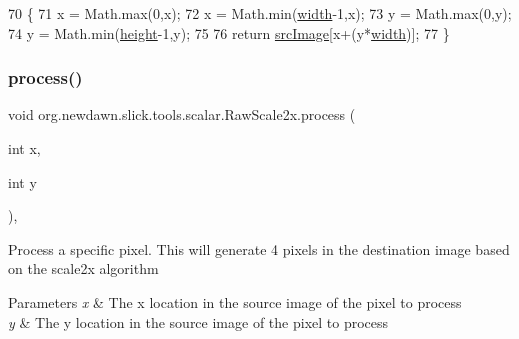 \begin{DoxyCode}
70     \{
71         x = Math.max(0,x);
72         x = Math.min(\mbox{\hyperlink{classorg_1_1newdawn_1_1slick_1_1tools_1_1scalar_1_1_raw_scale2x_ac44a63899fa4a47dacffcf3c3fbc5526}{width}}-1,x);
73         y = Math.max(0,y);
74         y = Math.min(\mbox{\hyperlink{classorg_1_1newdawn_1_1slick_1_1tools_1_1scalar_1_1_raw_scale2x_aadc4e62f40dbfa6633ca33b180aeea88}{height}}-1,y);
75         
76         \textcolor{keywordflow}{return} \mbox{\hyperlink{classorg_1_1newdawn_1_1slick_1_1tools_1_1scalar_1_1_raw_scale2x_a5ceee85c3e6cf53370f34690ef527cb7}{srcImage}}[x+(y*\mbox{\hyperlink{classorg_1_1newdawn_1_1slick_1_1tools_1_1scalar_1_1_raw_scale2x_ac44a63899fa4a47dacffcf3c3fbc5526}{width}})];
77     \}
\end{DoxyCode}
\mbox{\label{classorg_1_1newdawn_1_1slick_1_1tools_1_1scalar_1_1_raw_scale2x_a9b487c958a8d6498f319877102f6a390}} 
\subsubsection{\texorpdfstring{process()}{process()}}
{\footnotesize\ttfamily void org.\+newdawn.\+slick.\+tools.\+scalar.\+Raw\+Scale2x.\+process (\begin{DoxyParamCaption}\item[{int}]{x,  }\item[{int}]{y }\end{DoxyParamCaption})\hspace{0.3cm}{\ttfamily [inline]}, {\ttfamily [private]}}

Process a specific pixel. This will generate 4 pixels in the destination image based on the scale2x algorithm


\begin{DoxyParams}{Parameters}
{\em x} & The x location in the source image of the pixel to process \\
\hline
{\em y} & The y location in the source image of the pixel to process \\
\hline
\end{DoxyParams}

========================================

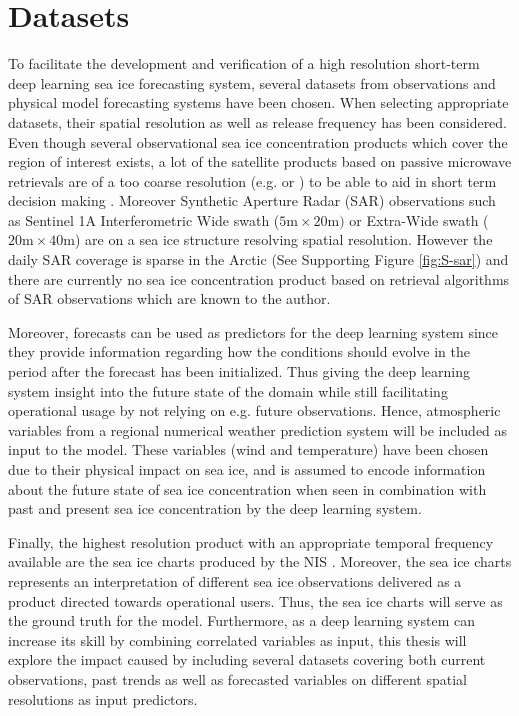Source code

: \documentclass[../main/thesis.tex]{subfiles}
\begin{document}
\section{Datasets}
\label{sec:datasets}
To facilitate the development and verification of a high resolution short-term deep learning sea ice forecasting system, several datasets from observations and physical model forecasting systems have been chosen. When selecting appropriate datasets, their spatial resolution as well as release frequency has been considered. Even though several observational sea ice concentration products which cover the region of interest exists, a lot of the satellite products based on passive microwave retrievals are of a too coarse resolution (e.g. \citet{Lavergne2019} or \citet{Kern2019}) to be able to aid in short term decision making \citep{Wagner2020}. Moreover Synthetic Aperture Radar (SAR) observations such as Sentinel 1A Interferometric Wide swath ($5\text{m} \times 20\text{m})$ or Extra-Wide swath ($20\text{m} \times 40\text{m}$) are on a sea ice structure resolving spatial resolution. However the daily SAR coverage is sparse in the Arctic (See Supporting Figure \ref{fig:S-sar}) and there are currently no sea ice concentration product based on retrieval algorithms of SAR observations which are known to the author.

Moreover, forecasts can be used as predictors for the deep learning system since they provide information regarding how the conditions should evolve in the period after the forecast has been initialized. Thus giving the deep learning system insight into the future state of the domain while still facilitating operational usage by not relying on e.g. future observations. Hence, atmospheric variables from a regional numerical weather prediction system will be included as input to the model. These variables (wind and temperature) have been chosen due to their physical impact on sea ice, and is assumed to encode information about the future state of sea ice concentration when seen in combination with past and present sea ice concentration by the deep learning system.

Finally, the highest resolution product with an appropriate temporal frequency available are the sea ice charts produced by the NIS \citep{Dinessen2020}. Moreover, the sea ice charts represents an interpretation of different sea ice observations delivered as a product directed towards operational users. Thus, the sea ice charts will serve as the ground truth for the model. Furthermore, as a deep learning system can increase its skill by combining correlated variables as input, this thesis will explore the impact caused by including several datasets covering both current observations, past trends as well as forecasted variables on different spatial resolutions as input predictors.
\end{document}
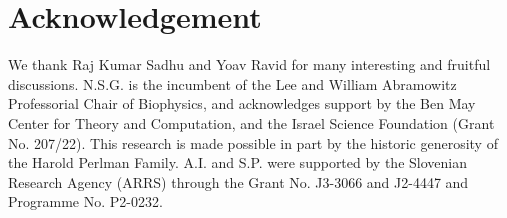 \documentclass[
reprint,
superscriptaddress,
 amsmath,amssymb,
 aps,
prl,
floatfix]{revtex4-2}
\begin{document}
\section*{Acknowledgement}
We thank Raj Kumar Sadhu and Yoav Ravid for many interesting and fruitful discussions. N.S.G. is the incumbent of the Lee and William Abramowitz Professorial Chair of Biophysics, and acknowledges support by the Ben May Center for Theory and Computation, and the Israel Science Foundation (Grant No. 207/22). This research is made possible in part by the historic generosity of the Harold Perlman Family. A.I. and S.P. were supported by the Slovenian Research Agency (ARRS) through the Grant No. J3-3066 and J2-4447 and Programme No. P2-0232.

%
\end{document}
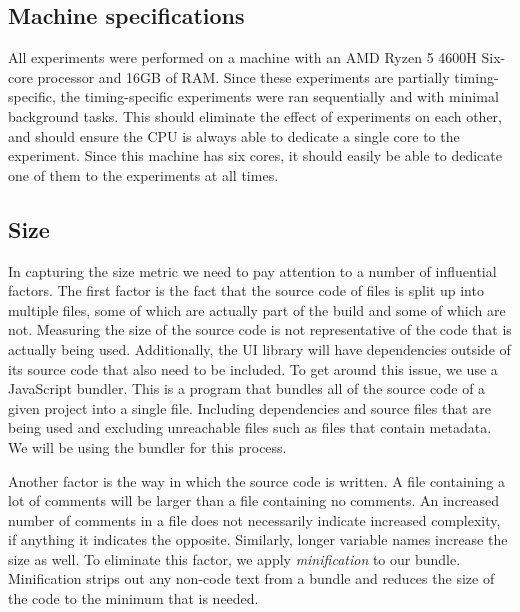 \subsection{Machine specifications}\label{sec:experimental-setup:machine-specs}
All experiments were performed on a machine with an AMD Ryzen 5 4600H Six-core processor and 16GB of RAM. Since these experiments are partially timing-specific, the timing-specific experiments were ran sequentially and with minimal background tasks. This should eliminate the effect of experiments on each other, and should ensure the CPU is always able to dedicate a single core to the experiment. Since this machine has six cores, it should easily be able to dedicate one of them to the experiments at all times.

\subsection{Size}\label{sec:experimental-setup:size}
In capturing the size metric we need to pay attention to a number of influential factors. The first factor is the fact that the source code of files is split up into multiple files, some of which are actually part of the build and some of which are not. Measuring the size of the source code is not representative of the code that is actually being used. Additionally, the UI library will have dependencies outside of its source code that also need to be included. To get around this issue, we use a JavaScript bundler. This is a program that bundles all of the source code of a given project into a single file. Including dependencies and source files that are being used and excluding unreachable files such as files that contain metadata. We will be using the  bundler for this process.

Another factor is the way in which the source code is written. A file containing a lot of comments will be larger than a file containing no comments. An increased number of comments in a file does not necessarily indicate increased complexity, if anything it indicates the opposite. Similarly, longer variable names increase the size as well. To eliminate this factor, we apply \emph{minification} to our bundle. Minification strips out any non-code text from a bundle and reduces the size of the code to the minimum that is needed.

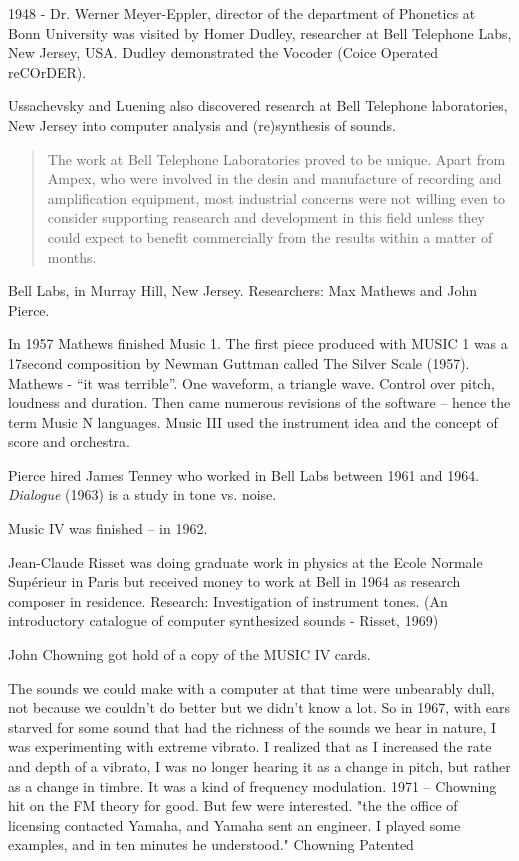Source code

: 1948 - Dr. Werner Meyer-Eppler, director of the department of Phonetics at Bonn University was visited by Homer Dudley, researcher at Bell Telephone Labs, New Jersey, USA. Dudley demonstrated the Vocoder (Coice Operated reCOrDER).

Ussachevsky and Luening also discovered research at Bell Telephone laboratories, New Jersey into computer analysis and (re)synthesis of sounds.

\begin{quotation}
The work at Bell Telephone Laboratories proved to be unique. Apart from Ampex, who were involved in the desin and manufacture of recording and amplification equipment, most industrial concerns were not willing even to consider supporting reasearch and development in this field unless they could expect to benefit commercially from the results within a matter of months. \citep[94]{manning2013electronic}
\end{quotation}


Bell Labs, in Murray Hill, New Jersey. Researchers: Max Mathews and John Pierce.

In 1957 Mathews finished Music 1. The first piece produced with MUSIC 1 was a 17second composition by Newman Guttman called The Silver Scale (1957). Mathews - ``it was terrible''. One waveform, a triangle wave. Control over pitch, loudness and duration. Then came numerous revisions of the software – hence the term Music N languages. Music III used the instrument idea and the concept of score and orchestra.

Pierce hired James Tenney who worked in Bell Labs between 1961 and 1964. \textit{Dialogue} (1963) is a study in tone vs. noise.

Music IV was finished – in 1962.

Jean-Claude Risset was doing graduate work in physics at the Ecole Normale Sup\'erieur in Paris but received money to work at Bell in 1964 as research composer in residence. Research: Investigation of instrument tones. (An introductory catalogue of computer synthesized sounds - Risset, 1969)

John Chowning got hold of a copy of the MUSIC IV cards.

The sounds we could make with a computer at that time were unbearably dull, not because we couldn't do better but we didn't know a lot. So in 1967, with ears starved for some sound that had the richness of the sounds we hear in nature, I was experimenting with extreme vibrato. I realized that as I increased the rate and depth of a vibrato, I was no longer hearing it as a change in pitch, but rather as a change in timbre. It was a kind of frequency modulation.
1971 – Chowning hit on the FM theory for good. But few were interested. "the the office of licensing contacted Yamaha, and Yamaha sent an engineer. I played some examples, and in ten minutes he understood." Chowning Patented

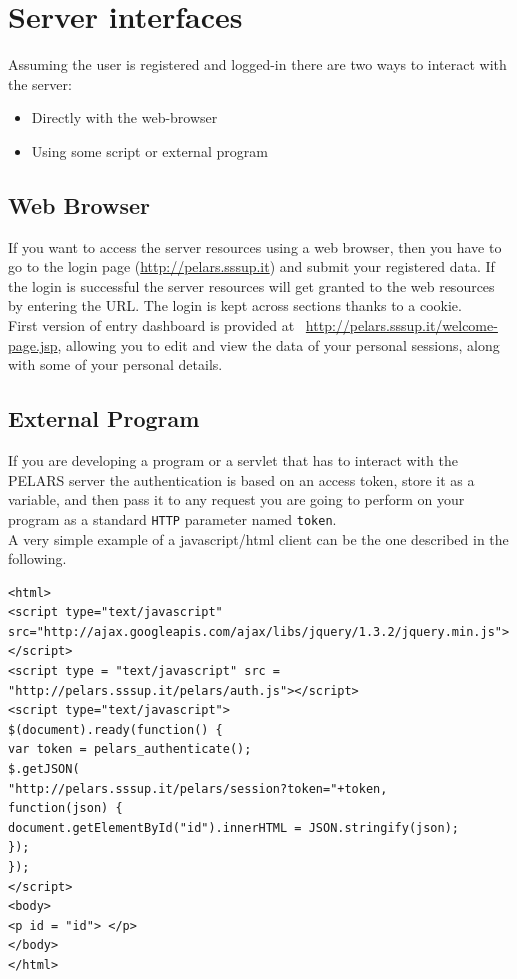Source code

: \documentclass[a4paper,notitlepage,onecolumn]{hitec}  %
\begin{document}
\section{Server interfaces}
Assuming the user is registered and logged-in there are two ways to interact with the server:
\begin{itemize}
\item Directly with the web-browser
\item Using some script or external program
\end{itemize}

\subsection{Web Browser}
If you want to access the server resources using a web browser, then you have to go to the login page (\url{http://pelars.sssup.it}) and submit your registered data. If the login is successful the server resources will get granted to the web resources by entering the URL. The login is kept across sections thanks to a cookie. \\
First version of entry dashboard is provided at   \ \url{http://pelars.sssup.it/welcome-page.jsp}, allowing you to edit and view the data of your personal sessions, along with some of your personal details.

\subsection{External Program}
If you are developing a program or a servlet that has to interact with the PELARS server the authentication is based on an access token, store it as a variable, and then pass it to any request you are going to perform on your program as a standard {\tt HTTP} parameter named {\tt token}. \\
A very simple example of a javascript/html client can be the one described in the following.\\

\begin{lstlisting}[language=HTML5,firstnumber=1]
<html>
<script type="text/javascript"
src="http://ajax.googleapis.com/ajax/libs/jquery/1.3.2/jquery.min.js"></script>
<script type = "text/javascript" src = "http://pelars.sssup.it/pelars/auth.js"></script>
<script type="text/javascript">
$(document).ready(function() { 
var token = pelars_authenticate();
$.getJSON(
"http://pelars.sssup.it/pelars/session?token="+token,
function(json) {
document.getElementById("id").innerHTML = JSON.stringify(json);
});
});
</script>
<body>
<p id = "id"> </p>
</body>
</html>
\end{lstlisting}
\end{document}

========================================

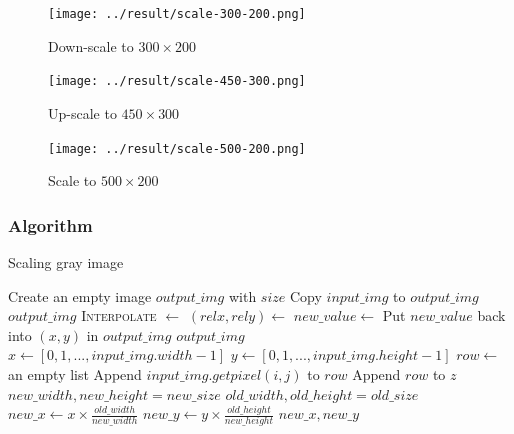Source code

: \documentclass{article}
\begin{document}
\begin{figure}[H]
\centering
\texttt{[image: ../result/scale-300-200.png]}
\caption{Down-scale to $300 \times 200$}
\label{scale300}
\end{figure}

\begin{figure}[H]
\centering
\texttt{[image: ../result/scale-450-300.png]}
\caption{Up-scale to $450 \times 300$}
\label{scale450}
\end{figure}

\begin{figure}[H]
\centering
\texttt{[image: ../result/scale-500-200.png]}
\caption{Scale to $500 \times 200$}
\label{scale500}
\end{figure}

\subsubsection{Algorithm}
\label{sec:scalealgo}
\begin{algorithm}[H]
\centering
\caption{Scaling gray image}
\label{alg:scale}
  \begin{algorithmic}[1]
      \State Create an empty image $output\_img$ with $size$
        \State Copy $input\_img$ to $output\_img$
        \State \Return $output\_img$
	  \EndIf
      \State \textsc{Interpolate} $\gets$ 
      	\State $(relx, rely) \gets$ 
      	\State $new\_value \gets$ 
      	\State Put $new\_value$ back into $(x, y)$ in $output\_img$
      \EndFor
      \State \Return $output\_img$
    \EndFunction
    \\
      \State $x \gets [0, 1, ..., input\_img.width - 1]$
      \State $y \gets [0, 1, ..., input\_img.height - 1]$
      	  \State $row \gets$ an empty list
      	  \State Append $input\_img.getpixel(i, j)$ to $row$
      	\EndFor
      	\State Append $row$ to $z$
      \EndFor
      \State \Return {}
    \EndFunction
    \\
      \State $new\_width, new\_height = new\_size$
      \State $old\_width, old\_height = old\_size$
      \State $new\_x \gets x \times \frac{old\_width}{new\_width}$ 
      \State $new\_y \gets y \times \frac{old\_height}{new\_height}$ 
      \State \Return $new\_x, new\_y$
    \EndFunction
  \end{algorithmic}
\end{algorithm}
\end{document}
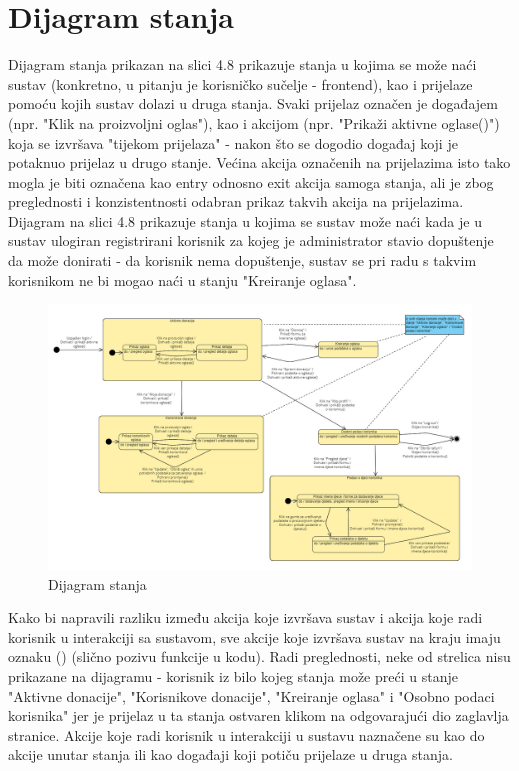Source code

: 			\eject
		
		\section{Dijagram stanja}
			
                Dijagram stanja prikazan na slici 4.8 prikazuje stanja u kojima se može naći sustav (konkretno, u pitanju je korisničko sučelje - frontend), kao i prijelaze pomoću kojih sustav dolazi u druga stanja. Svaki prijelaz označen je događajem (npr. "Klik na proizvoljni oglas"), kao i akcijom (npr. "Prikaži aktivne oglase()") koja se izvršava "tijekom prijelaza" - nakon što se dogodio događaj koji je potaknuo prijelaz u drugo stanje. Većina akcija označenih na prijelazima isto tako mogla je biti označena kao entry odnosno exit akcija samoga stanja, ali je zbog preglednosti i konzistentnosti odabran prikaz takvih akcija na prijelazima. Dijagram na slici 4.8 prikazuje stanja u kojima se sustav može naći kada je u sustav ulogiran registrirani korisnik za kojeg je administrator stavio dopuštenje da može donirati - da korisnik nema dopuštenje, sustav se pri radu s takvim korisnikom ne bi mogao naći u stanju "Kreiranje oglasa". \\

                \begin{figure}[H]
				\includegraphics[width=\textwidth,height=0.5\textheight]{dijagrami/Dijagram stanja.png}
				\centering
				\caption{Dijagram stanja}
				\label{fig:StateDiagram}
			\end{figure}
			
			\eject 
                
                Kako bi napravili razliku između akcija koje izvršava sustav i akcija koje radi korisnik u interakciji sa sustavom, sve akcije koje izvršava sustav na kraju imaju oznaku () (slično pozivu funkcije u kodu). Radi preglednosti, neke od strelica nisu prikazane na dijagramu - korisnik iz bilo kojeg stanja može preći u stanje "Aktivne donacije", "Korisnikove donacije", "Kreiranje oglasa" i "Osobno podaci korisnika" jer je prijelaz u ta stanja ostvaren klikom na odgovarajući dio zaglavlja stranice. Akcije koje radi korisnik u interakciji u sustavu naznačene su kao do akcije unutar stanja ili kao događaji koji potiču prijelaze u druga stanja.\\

========================================

**Task brief**: Above are the records; copy every line in them that holds the word "texttt".

**Exercise solution**:
\texttt{[image: ../result/scale-300-200.png]}
\texttt{[image: ../result/scale-450-300.png]}
\texttt{[image: ../result/scale-500-200.png]}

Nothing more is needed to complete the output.